SOLUTION 15: Compute the area of the region enclosed by the graphs of the equations $y=\sin x$ and $y=\sin 2x$ on the interval $[0, \pi]$. Begin by finding the points of intersection of the two graphs. From $y= \sin x$ and $y=\sin 2x$ we get that $$\sin x = \sin 2x \ \ \longrightarrow$$ $$\sin x - \sin 2x = 0 \ \ \longrightarrow$$ (Recall the double-angle trigonometry identity $\ \sin 2x = 2 \sin x \cos x$.) $$\sin x - 2 \sin x \cos x = 0 \ \ \longrightarrow$$ $$\sin x (1- 2 \cos x ) = 0 \ \ \longrightarrow$$ $$\sin x =0 \ \ or \ \ 1- 2 \cos x = 0 \ \ \longrightarrow$$ $$\sin x =0 \ \ or \ \ \cos x = \displaystyle\frac{1}{2} \ \ \longrightarrow$$ $$x = 0, x= \pi \ \ or \ \ x=\displaystyle\frac{\pi}{3}$$ Now see the given graph of the enclosed region.

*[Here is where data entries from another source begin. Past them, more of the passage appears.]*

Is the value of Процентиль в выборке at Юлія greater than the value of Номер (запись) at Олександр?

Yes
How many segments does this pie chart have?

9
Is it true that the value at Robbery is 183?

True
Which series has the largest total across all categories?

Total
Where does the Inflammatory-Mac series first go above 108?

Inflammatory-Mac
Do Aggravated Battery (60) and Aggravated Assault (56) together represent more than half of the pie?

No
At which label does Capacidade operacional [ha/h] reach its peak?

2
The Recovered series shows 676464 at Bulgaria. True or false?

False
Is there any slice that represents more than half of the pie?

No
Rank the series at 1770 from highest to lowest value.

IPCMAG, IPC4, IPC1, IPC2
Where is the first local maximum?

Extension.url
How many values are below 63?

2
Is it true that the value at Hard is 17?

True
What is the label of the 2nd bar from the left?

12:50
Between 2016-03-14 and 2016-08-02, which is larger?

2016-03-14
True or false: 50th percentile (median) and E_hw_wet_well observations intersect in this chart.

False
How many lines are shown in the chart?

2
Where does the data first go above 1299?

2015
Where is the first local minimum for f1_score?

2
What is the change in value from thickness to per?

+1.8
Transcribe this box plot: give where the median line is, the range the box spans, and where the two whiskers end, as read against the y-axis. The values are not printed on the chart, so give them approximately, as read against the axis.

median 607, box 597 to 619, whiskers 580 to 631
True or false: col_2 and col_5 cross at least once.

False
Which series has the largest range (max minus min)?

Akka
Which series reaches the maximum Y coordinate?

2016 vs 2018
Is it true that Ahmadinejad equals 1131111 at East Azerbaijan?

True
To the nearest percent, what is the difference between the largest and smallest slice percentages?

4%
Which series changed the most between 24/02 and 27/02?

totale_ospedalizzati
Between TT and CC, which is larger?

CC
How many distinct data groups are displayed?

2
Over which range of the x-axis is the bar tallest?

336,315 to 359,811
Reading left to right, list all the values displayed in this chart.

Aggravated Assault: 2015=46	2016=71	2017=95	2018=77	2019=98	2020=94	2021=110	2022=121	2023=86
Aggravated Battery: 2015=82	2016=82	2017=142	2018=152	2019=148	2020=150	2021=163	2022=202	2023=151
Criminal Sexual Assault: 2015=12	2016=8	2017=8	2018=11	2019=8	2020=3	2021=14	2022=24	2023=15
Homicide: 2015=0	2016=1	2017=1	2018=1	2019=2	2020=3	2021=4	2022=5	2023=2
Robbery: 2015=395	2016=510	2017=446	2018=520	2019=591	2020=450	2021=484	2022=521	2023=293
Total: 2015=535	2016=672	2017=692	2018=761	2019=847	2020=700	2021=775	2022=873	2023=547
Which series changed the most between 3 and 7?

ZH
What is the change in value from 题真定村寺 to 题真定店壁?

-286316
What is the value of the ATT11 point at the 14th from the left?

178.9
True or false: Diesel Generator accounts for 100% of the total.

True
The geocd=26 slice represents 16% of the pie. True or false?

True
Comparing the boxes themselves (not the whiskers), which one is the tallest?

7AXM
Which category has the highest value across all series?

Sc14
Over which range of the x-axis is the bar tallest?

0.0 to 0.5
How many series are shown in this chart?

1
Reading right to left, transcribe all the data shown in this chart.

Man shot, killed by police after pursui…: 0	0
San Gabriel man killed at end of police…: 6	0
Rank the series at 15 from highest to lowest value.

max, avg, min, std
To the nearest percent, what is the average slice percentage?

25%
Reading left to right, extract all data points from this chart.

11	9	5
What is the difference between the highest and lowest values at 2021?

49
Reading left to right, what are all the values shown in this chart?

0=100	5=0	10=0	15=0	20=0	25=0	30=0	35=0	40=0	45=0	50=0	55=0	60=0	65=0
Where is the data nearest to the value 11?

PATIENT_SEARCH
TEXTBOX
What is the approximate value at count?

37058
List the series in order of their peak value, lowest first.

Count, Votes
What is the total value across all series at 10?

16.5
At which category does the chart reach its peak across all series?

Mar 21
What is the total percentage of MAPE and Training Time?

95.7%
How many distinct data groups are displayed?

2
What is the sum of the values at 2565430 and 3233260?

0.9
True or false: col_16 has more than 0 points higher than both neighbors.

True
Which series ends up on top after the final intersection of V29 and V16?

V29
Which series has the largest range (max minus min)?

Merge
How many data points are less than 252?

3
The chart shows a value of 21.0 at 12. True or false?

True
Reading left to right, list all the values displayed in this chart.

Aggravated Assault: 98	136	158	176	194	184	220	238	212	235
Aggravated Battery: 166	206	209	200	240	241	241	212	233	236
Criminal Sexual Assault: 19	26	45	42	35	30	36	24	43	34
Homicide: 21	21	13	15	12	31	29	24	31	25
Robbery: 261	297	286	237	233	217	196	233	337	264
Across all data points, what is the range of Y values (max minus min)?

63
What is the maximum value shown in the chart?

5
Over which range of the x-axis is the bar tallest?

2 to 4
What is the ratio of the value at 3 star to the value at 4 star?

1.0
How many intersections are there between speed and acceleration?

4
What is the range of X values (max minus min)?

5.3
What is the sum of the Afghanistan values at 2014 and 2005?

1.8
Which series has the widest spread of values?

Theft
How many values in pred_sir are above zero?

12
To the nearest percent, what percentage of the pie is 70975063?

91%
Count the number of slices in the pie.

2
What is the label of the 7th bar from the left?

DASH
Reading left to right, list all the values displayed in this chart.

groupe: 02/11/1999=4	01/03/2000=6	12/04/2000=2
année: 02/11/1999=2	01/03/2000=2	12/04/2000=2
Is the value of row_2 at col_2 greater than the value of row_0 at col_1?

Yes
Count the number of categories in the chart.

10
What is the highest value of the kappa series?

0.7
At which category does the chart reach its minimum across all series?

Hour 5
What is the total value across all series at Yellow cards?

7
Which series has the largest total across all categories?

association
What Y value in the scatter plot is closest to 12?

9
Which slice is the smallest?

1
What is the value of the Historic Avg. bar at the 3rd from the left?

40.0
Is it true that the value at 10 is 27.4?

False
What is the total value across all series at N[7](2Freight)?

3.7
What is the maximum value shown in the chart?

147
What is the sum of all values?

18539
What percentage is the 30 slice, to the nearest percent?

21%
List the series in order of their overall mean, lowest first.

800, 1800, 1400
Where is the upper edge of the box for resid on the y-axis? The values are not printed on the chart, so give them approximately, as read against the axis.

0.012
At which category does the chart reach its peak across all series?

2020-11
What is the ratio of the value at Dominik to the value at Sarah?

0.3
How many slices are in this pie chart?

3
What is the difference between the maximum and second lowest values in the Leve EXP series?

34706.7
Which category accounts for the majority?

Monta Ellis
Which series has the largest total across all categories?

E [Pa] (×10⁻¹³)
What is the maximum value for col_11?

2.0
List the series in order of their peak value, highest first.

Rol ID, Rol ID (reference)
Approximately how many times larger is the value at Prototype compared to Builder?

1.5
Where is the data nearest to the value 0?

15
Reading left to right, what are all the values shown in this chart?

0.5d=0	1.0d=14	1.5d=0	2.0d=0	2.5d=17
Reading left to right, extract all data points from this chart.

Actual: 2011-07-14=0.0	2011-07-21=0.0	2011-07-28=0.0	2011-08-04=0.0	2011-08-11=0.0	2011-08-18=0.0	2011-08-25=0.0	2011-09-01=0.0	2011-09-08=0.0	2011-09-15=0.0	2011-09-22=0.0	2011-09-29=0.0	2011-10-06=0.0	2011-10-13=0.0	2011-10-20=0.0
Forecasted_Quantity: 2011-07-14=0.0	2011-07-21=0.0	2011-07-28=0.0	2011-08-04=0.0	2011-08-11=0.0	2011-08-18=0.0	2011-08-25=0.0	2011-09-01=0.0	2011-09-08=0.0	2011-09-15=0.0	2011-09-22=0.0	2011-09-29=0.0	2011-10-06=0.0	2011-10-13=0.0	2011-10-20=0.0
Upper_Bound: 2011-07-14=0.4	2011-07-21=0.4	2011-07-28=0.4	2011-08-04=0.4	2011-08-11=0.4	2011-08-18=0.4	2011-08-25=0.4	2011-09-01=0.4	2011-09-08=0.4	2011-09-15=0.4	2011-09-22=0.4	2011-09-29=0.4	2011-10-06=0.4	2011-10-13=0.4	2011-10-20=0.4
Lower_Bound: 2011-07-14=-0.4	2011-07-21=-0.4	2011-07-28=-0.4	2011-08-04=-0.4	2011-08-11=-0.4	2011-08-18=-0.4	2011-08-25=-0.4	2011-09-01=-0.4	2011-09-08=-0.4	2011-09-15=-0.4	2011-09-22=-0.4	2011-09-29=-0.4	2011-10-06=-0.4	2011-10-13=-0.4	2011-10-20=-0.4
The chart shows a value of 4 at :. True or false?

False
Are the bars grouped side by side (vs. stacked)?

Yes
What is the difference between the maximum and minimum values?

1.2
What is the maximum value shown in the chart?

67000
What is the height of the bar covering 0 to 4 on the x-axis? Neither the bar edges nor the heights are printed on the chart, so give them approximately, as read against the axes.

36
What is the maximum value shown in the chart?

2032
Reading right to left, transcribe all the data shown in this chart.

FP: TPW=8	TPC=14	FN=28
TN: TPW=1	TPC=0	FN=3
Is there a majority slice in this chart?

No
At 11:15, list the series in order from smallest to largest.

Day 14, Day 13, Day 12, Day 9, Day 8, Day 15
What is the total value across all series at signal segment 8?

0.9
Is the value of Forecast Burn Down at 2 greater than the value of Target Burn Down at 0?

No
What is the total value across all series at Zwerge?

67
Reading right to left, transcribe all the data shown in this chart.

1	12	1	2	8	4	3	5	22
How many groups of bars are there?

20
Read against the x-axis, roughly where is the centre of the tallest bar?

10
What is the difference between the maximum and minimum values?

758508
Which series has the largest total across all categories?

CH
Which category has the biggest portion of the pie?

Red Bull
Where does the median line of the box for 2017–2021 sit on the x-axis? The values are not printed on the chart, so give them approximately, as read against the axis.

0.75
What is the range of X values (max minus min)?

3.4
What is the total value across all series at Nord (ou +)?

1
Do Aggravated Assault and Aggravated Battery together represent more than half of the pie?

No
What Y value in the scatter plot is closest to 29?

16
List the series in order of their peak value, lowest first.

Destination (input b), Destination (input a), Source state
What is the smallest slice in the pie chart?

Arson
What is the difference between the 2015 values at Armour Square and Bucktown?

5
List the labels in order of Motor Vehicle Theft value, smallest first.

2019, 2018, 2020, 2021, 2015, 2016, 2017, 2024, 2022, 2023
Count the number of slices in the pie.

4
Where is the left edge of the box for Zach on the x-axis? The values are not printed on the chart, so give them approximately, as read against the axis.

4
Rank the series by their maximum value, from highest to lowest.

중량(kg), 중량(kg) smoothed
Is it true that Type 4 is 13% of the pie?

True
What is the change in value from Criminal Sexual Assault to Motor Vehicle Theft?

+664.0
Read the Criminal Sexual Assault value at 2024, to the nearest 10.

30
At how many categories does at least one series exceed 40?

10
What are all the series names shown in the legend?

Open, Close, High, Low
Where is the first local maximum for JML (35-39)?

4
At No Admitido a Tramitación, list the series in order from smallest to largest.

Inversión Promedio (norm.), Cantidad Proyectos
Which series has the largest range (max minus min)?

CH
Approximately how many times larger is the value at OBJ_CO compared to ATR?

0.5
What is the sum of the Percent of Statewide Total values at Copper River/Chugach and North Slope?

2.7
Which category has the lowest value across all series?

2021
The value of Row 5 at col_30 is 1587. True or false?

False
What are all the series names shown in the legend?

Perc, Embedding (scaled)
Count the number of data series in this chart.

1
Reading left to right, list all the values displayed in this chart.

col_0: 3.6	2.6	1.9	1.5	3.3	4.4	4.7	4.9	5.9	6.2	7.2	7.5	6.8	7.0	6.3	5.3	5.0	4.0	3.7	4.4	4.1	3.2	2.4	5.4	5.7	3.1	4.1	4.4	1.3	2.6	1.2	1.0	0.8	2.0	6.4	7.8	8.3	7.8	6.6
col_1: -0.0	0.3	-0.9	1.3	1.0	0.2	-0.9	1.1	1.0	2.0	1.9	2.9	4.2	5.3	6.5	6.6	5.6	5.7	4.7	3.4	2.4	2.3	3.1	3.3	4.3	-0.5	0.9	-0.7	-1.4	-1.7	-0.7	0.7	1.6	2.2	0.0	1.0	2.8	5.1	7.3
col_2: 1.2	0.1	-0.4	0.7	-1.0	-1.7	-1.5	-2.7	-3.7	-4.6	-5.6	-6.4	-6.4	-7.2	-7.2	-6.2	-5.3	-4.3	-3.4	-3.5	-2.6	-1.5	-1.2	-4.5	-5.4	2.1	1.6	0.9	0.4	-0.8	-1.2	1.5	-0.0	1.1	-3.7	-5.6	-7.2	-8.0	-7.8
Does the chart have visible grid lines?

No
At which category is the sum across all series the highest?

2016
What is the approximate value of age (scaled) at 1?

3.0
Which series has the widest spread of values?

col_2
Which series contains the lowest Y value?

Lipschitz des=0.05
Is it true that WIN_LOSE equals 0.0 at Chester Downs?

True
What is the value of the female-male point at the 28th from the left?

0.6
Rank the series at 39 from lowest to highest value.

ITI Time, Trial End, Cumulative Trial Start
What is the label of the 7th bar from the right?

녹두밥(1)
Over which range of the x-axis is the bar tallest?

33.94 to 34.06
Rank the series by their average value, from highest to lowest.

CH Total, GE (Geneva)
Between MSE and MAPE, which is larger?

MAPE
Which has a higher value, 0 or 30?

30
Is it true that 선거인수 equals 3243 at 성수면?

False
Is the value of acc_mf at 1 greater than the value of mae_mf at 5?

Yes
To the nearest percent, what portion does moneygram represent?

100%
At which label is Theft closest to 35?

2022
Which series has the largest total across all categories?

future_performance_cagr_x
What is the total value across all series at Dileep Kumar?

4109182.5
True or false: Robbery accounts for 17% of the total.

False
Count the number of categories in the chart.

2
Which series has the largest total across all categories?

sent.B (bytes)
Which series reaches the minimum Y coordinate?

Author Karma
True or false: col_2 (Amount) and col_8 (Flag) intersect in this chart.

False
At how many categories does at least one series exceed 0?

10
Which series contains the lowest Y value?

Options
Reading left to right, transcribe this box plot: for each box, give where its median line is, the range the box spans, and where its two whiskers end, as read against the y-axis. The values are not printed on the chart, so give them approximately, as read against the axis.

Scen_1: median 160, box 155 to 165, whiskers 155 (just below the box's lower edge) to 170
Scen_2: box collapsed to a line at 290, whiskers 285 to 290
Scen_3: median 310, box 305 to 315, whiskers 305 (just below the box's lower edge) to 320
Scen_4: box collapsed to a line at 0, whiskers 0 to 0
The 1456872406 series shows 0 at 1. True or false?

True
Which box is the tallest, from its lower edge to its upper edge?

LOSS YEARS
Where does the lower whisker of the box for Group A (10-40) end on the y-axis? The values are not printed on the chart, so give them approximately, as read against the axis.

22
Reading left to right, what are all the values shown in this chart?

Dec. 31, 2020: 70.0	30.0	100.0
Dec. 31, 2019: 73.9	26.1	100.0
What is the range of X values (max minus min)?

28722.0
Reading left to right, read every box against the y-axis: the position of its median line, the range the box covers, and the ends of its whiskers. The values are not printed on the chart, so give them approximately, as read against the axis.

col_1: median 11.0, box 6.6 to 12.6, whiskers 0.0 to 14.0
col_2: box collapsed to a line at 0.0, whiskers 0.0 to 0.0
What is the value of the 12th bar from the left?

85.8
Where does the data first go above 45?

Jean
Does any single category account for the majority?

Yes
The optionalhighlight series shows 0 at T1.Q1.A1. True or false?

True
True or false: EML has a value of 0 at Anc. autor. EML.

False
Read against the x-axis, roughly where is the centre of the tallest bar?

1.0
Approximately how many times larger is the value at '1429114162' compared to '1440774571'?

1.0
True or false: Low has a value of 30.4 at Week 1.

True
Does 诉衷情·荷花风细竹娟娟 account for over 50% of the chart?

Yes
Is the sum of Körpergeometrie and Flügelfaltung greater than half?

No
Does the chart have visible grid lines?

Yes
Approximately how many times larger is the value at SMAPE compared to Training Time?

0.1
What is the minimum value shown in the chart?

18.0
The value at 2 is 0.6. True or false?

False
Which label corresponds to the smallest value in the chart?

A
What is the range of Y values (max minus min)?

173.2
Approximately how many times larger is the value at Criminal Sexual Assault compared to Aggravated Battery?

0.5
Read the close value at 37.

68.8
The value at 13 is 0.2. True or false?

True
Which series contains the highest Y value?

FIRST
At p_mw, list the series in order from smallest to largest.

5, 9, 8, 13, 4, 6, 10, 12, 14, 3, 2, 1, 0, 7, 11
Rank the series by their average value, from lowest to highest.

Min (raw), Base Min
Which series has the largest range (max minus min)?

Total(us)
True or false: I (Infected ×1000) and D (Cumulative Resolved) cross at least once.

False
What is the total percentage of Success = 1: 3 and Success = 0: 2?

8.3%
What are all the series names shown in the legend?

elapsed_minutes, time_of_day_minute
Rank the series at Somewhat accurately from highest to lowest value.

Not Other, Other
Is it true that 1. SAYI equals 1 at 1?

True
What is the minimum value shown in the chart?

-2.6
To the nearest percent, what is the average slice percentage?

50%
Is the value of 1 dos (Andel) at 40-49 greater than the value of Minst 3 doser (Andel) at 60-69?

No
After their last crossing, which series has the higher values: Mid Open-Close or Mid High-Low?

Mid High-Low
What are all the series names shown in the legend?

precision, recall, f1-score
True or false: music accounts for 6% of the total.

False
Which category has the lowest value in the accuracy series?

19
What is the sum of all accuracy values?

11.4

Using vertical cross-sections to describe this region, which is made up of two smaller regions, we get that $$0 \le x \le \displaystyle\frac{\pi}{3} \ \ and \ \ \sin x \le y \le \sin 2x$$ in addition to $$\displaystyle\frac{\pi}{3} \le x \le \pi \ \ and \ \ \sin 2x \le y \le \sin x \ ,$$ so that the area of this region is $$AREA = \displaystyle{ \int_{0}^{\pi/3} (Top \ - \ Bottom) \ dx + \int_{\pi/3}^{\pi} (Top \ - \ Bottom) \ dx }$$ $$= \displaystyle { \int_{0}^{\pi/3} \Big( \sin 2x - \sin x \Big) \ dx + \int_{\pi/3}^{\pi} \Big( \sin x - \sin 2x \Big) \ dx }$$ $$= \displaystyle { \Big( - \frac{1}{2} \cos 2x - \Big( - \cos x \Big) \Big) \Big\vert_{0}^{\pi/3} + \Big( - \cos x - \Big( -\frac{1}{2} \cos 2x \Big) \Big) \Big\vert_{\pi/3}^{\pi} }$$ $$= \displaystyle { \Big( \Big( - \frac{1}{2} \cos \frac{2\pi}{3} + \cos \frac{\pi}{3} \Big) - \Big( - \frac{1}{2} \cos 0 + \cos 0 \Big) \Big) + \Big( \Big( - \cos \pi + \frac{1}{2} \cos 2\pi \Big) - \Big( - \cos \frac{\pi}{3} + \frac{1}{2} \cos \frac{\pi}{3} \Big) \Big) }$$ $$= \displaystyle { \Big( \Big( - \frac{1}{2} \Big( -\frac{1}{2} \Big) + \frac{1}{2} \Big) - \Big( - \frac{1}{2} \Big( 1 \Big) + 1 \Big) \Big) + \Big( \Big( - \Big( -1 \Big) + \frac{1}{2} \Big( 1 \Big) \Big) - \Big( - \frac{1}{2} + \frac{1}{2} \Big( \frac{1}{2} \Big) \Big) \Big) }$$ $$= \displaystyle { \Big( \frac{1}{4} + \frac{1}{2} + \frac{1}{2} - 1 \Big) + \Big( 1 + \frac{1}{2} + \frac{1}{2} - \frac{1}{4} \Big) }$$ $$= 2$$